Now, with water stored and distributed more efficiently, time feels different. “I don’t have to fetch water before dawn anymore,” he says. “I spend that time in the fields, with my kids.”
The revival of Al-Hajar isn’t just a local win – it’s a reminder of what’s possible when communities are given the tools to face climate shocks head-on. Yemen is the third most vulnerable country to climate impacts. In 2024 alone, over 538,000 people were displaced due to climate-related shocks like flooding and droughts. The need for practical, nature-based solutions has never felt more urgent.
This project shows how water – the most basic of resources – can do more than sustain life. It can restore dignity, rebuild livelihoods, and bring a sense of calm after years of uncertainty. Instead of waiting for water trucks or hoping for rain, farmers now run their own irrigation system, supported by a local water committee trained to keep it going.
“This isn’t just engineering,” says Saleh. “It’s resilience; it’s how communities adapt.”

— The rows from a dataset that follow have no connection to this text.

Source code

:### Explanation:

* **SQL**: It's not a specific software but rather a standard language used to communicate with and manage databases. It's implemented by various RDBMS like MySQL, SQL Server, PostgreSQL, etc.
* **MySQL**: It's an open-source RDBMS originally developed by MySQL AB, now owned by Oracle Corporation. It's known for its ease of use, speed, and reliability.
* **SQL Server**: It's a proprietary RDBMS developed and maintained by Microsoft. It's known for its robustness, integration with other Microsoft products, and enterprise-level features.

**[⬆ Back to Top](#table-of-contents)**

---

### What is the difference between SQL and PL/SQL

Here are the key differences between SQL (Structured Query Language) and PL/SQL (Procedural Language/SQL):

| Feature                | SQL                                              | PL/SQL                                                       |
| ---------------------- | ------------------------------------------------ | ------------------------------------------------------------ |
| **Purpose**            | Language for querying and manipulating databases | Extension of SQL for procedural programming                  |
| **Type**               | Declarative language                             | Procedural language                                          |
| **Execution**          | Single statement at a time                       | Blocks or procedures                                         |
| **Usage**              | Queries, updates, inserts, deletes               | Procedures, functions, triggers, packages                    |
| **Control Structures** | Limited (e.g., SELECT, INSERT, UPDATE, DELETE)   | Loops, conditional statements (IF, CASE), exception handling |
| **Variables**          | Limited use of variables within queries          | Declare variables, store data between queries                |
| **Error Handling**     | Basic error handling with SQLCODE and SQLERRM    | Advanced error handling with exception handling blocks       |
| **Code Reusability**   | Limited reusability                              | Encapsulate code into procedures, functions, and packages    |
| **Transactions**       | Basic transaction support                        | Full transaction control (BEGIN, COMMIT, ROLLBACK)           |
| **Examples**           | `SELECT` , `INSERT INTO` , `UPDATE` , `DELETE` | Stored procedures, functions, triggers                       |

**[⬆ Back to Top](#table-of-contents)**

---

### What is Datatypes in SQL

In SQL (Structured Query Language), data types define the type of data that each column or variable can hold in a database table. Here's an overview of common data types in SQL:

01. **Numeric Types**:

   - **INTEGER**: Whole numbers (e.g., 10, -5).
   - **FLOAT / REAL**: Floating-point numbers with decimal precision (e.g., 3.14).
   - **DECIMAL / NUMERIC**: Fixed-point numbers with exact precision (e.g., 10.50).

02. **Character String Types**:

Today, more than 11,000 people benefit from the system, with plans to expand. The materials are local, the technology is low-cost, and the approach is replicable in rural areas facing similar challenges. The collaboration between humanitarian agencies, technical experts, and villagers like Abdulaziz is proof that impactful solutions are born not in isolation, but in partnership.


As Yemen’s conflict enters its eleventh year, hope can feel out of reach. Peace remains fragile. Needs continue to rise. But in this quiet valley in Ibb, something is shifting.

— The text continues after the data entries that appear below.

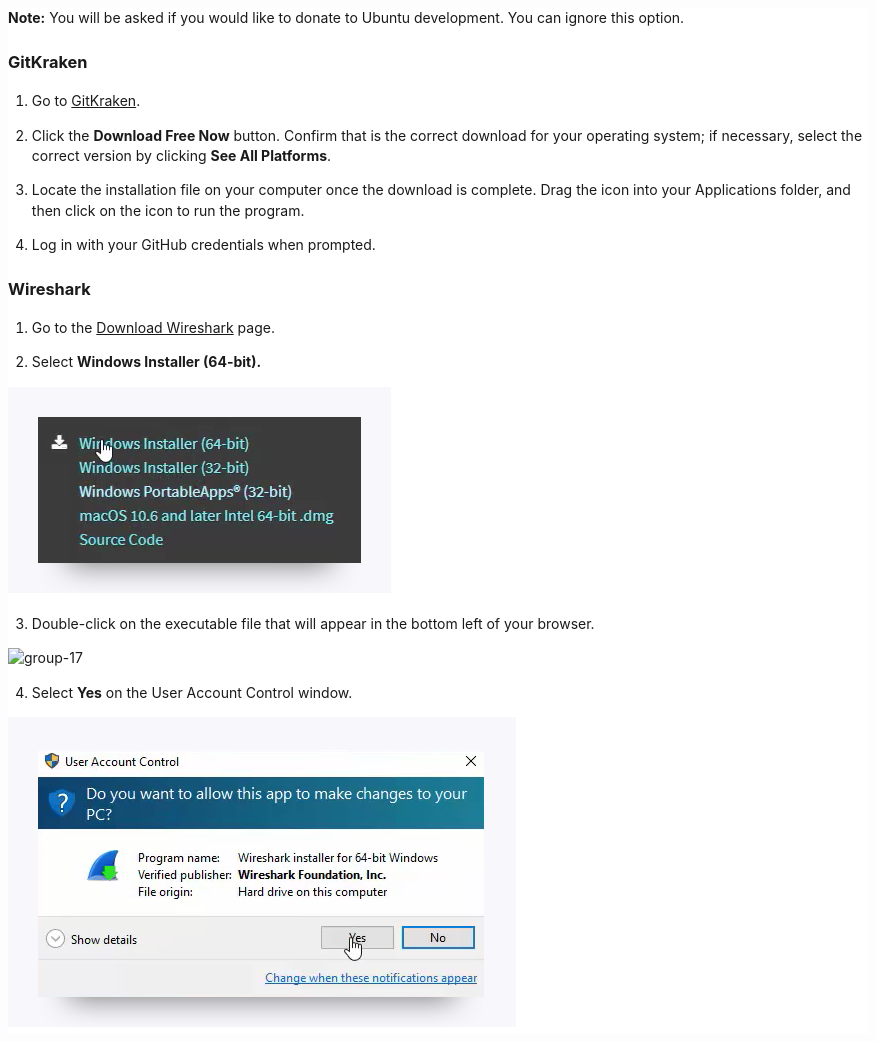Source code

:    **Note:** You will be asked if you would like to donate to Ubuntu development. You can ignore this option. 

### GitKraken

1. Go to [GitKraken](https://www.gitkraken.com/).

2. Click the **Download Free Now** button. Confirm that is the correct download for your operating system; if necessary, select the correct version by clicking **See All Platforms**.

3. Locate the installation file on your computer once the download is complete. Drag the icon into your Applications folder, and then click on the icon to run the program.  

4. Log in with your GitHub credentials when prompted.

### Wireshark

1. Go to the [Download Wireshark](https://www.wireshark.org/download.html) page.

2. Select **Windows Installer \(64-bit\).**

![group-23](assets/Group-23.png)

3. Double-click on the executable file that will appear in the bottom left of your browser.

![group-17](assets/Group-17.png)

4. Select **Yes** on the User Account Control window. 

![group-16](assets/Group-16.png)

“Before this system, 90 per cent of the land here was barren,” Saleh says. “Now it produces food, supports families, and brings dignity. One farmer told me, ‘I no longer fear the rain – I pray for it.’ That, to me, is real change.”
Abdulaziz gazes across the rolling green hills. “I don’t want my children to inherit drought; I want them to inherit possibility,” he says. “This land used to be silent. Now it whispers, grows, and feeds. All it needed was water.”
On this World Environment Day 2025, the message is clear: when we invest in nature and in people, we don’t just tackle climate change – we nurture possibility. Abdulaziz’s story is just one, but it echoes the experience of millions across Yemen who continue to cultivate resilience in the face of crisis.
“To us, this water channel is more than infrastructure,” he says. “It’s a lifeline – for the land, for our children, and for our future.”
IOM’s project in Ibb is implemented with funding from the German government via KfW Development Bank.